1. Harga Relatif Murah
Harga umum di kalangan peternak, trotolan jantan umur sekitar 2 bulan (atau sudah makan vor sendiri) berada di kisaran antara 1,3 juta – 1,8 juta. Tentu saja harga itu tidak pakem, karena untuk trotolan produksi peternak tertentu, atau anakan dari indukan-indukan tertentu (sudah berprestasi di level Latber atau Lomba, misalnya), harga bisa dibandrol lebih tinggi dari harga itu. Bila dikomparasikan dengan harga MB muda hutan di pasar burung, seperti di PB Pramuka misalnya, harga tadi jelas lebih murah. Kabar terakhir, MB muda hutan yang diklaim pedagang sebagai “MB Medan” harga sudah menyentuh 2 juta untuk per ekornya, dengan kondisi yang masih perlu dijinakkan, perlu diajari mandi sendiri di keramba, dan masih jarang ngeplong maupun ngriwik.


2. Relatif Mudah Dimaster Sejak Dini
Dari sisi pemasteran, burung trotolan jelas lebih gampang didoktrin dengan suara master sesuai dengan keinginan pemilik.
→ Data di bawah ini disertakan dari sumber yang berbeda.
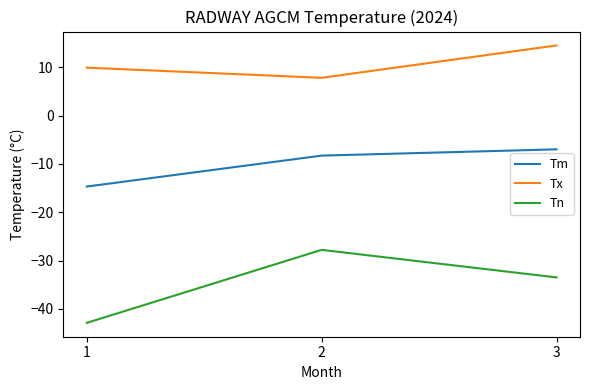

Reading left to right, list all the values displayed in this chart.

Tm: -14.7	-8.3	-7.0
Tx: 9.9	7.8	14.5
Tn: -42.9	-27.8	-33.5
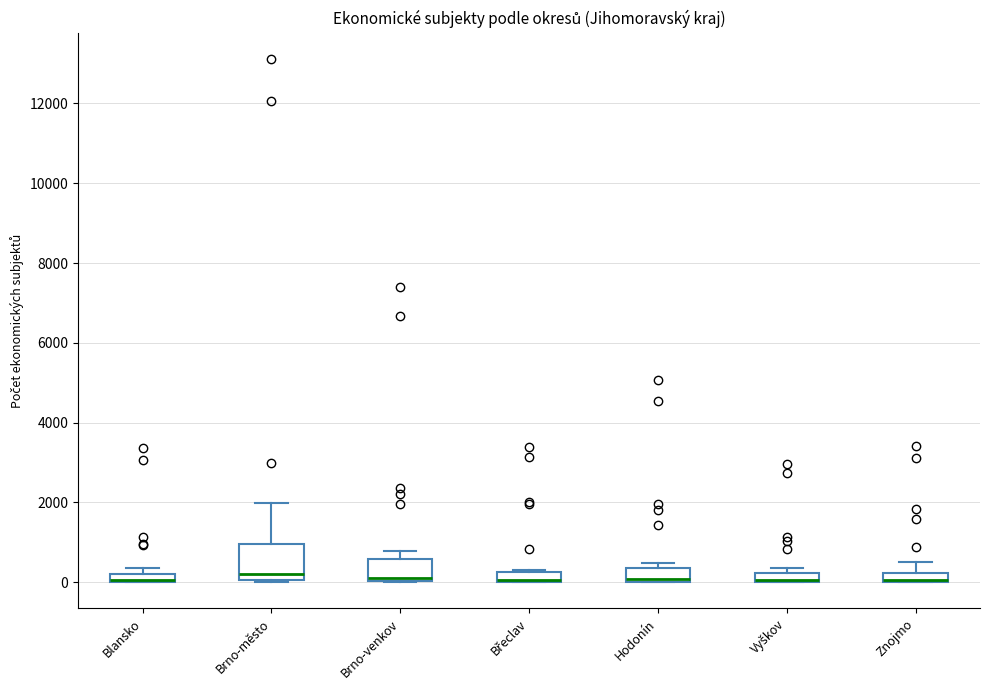

Where is the upper edge of the box for Blansko on the y-axis? The values are not printed on the chart, so give them approximately, as read against the axis.

200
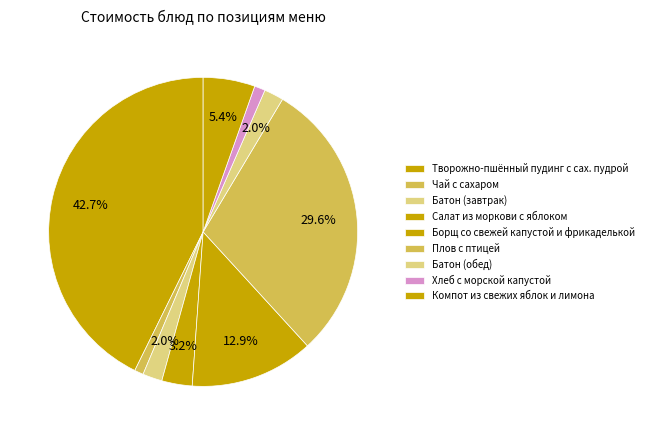

To the nearest percent, what is the difference between the Салат из моркови с яблоком and Чай с сахаром slice percentages?

2%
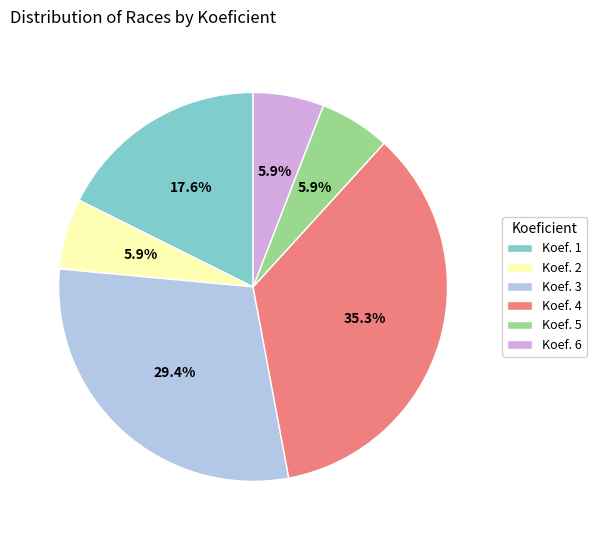

True or false: Koef. 4 accounts for 35% of the total.

True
Banyak pendapat mengatakan, masa emas untuk memaster burung adalah ketika usia dini, antara 2 bulan hingga 1 tahun atau sebelum memasuki periode moulting pertama. Itu artinya, masa paling efektif memaster adalah ketika burung dalam kondisi trotolan. Dengan kata lain, tingkat keberhasilan memaster burung trotolan lebih besar dibandingkan dengan burung muda hutan hasil tangkapan dari alam.


3. Relatif Mudah “Ditangani”
Murai batu trotolan relatif lebih gampang “ditangani” dibandingkan burung muda hutan. Misalnya dalam hal menjinakkan, mengajari makan vor sendiri, dan mandi di keramba. Tingkat kesabaran dan durasi waktu yang dibutuhkan pun, trotolan relatif butuh waktu lebih pendek dibandingkan muda hutan.


4. Stok Dari Alam Terus Menipis
Ada sebagian pecinta murai batu yang lebih menyukai burung muda hutan hasil tangkapan alam dibandingkan trotolan hasil penangkaran. Alasannya, burung tangkapan alam karakternya lebih gahar, sangar, karakter fighternya lebih tinggi, dan lain sebagainya. Pendapat itu mungkin berlaku ketika ketersediaan murai batu di hutan memang masih berlimpah. Tetapi untuk saat ini, apakah itu masih berlaku ketika murai batu di habitatnya mulai habis dan jumlahnya terus tergerus? Untuk mendapatkan murai hasil tangkapan alam yang berkualitas, kini tidak segampang dulu. Karena itu, sekarang banyak penghobi yang mulai beralih memburu trotolan hasil penangkaran. Toh, di ajang-ajang latber maupun lomba, saat ini sudah banyak murai ring hasil penangkaran yang berhasil menyabet juara. Artinya, kini sudah terbukti, murai batu penangkaran tidak kalah kualitasnya dibandingkan murai batu hasil tangkapan dari alam.


5. Harga “Purnajual” Relatif Tinggi
Dari sisi ekonomi, keuntungan memelihara trotolan juga cukup menarik. Ilustrasinya seperti ini:
Si Badu membeli trotolan jantan hasil penangkaran sebesar Rp. 1,5 juta. Umur trotolan 3 bulan, dan burung sudah makan vor sendiri. Pada usia itu, trotolan jantan biasanya sudah sering ngriwik dan sudah mulai belajar ngeplong. Jika motivasi awal Si Badu membeli trotolan itu hanya untuk sekedar klangenan, maka sejak saat itu Si Badu sebenarnya sudah bisa menikmati “ocehan” trotolan miliknya. Pada umur 5-7 bulan, trotolan biasanya akan jatuh bulu dan berganti bulu dewasa. Pada umur 8-10 bulan, kondisi fisik trotolan biasanya sudah berubah menjadi ganteng, layaknya burung murai dewasa. Ocehan dan lagunya juga sudah mulai variatif, bahkan tak jarang sudah mulai suka mengeluarkan isian-isian sesuai masterannya. Bahkan sering dijumpai, burung seusia itu sudah berani tampil di latberan. Nah, jika dalam kondisi seperti ini burung tadi dijual, harganya tentu saja bisa berlipat dari harga belinya.